Bitcoin’s sharp decline
Bitcoin, the flagship cryptocurrency, faced intense selling pressure, plummeting below $60,000 and hitting a recent low of around $57,110. The market has seen over $99.37 million in liquidations from long positions alone on centralized exchanges, out of a total of $113.75 million liquidated in BTC positions.
However, the largest single order liquidation occurred on Binance, at $18.48 million in ETH/USDT, according to Coinglass’ report.
Ether and other cryptocurrencies
Ether (ETH), the second largest cryptocurrency, they also faced substantial liquidationswith over $97.55 million liquidated, of which $89.77 million was in long positions.
Liquidations occur when a trader’s position is automatically closed due to insufficient funds to maintain it, usually due to market fluctuations that erode the initial margin or collateral.
Derivatives traders remain optimistic
Despite recent market declines, derivatives traders remain optimistic, especially for Ether. QCP Capital analysts noted bullish sentiment in the options market, with a strong focus on Ether calls for September and December expirations.
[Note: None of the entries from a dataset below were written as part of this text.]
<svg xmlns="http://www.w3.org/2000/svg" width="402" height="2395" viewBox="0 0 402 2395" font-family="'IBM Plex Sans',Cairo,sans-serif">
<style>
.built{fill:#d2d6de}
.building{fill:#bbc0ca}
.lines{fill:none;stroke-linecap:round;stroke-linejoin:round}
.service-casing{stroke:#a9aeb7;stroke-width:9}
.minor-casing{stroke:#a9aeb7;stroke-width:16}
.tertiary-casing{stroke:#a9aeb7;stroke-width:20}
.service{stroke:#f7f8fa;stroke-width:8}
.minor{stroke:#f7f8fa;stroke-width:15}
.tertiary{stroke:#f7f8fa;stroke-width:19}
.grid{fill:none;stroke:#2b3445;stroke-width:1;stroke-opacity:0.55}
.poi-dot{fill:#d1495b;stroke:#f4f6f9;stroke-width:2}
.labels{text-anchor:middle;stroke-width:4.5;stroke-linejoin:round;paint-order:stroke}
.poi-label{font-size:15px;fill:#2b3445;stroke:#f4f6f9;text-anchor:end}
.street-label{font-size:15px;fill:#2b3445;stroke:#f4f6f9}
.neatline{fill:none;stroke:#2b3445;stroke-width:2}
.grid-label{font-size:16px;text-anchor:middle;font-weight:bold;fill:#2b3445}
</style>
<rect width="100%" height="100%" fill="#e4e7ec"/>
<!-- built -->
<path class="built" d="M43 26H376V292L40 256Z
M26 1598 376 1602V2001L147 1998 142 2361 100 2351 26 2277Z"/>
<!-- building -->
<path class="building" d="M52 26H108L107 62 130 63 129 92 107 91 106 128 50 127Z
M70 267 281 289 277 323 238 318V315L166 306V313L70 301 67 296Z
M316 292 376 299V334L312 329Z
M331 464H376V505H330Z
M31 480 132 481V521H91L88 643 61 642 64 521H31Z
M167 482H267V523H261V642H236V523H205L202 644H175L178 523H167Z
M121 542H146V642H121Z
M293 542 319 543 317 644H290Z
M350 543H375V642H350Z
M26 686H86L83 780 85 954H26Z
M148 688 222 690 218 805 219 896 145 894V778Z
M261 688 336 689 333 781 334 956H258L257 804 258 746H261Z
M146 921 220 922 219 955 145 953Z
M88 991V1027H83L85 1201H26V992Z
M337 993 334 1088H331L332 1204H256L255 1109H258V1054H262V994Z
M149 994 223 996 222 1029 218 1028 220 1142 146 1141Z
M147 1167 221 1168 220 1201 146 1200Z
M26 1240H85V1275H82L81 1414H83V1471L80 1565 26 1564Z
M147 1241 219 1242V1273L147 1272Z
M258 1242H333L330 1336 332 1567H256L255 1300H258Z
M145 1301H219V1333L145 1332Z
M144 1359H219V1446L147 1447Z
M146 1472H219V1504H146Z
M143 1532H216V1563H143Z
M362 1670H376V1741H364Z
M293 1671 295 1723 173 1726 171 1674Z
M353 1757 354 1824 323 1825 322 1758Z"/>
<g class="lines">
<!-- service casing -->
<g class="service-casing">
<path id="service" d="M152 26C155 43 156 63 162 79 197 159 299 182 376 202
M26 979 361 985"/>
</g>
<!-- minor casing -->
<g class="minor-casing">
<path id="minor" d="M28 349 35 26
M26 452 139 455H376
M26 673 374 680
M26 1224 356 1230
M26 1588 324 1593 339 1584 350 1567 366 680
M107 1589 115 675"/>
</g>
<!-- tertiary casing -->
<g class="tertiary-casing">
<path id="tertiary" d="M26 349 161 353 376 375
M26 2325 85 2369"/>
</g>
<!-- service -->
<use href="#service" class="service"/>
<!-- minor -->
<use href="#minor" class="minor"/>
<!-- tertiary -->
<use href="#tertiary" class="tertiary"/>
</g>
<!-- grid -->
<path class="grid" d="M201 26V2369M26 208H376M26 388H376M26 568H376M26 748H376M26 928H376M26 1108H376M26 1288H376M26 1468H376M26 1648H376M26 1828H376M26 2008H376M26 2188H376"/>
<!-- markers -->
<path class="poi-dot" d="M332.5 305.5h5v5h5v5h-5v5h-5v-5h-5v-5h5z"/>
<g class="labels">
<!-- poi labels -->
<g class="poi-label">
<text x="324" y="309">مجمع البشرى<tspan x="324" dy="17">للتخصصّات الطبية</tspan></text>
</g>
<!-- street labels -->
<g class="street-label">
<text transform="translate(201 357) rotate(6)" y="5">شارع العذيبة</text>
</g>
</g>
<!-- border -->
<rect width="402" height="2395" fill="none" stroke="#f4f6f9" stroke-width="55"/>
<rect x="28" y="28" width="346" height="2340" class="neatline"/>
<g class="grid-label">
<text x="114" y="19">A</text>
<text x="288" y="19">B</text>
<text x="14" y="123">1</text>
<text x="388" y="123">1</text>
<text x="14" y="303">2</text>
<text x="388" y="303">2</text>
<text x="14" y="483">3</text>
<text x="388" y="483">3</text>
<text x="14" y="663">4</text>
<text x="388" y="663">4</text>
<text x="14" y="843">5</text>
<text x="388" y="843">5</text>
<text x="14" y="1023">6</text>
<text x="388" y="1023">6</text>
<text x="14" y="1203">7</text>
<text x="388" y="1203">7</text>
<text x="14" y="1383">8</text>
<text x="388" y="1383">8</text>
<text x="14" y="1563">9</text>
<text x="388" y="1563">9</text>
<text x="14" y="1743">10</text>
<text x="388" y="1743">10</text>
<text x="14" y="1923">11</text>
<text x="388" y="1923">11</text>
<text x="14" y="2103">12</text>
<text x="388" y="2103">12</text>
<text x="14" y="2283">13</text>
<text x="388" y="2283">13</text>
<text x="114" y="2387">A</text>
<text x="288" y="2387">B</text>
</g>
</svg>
Additionally, the expected approval of Ethereum spot exchange-traded fund (ETF) Form S-1s could trigger a significant rebound in Ether prices.
On the other hand, Bitcoin miners are showing signs of capitulation, historically indicative of price bottoms. Recent data suggests that miners have been under significant pressure, with daily revenues dropping dramatically from $79 million in March to $29 million.